Still, even under conservative assumptions, if only a fraction of those currently inactive return to the work force, the tax revenues, combined with benefits no longer paid, would more than cover the cost of treating them. And even for those who cannot return to work, reducing suffering and preventing further deterioration has value that the public and economic accounts do not fully capture.

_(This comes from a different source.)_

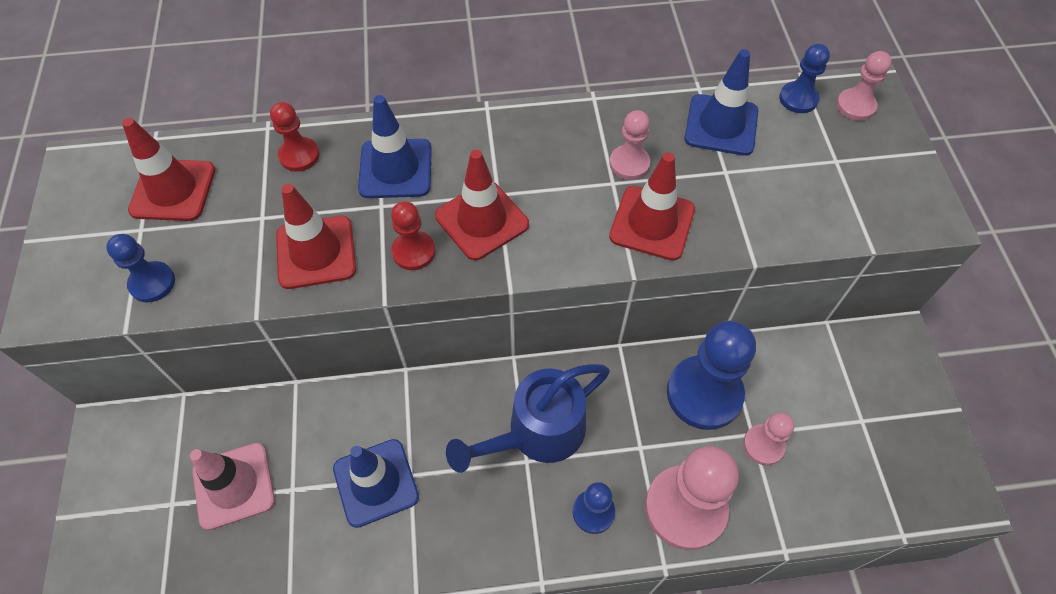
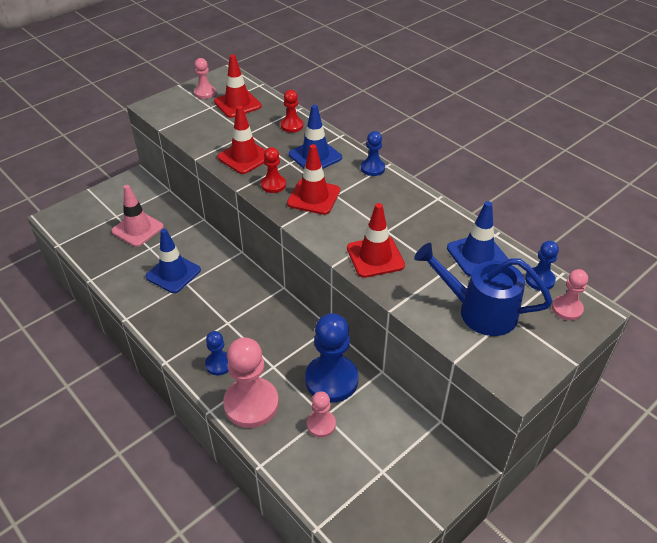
camera: 55 degrees right, 15 degrees down
blue pawn [106,234,175,303] -> blue pawn moved to [361,131,385,176]
blue watering can [446,364,610,473] -> blue watering can moved to [414,243,552,336]
pink pawn [610,110,650,180] -> pink pawn moved to [194,58,216,99]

A first step would be for the government to fund posts targeted explicitly at the conditions driving inactivity, and embedding them within the integrated employment and health pathways already being piloted through the Health and Growth Accelerators. As evidence accumulates on what works, that model can be scaled. In parallel, the benefits system needs improvements to ensure that recovering patients are not financially penalised for returning to work. Without this, even well-designed clinical investment will fail to translate into labour market re-entry. This approach requires persuading the Treasury that investment in doctors’ posts now is a secure investment, as it has long been reluctant to support ‘invest to save’ pitches from spending departments.
But the broader point is that health spending is not necessarily a drain on the public finances. When health outcomes are thought of as part of human capital investment – and as things stand health is omitted from economists’ human capital calculations – health spending to treat conditions that are keeping people out of work will generate a positive economic and fiscal return.
[1]The DWP notes these figures represent the difference between current economic output and potential output if ill-health were no longer a barrier to work. These figures are not a prediction of what any intervention could recover. They are used here as a measure of the scale of the problem against which the cost of investment can be benchmarked.
[2]Hired on a day-by-day basis to plug staffing gaps, often paid at a higher rate.
[3]Also see: https://www.gov.uk/government/publications/keep-britain-working-review-final-report/keep-britain-working-final-report
[4] Authors’ calculation. Average FTE doctor basic pay of £87,701 (NHS Digital, via House of Commons Library, June 2025), uplifted by a paybill multiplier of approximately 1.3 to account for employer pension and National Insurance contributions, as set out in DHSC Supplementary Evidence to Pay Review Bodies 2025/26.
The views and opinions expressed in this post are those of the author(s) and not necessarily those of the Bennett Institute for Public Policy.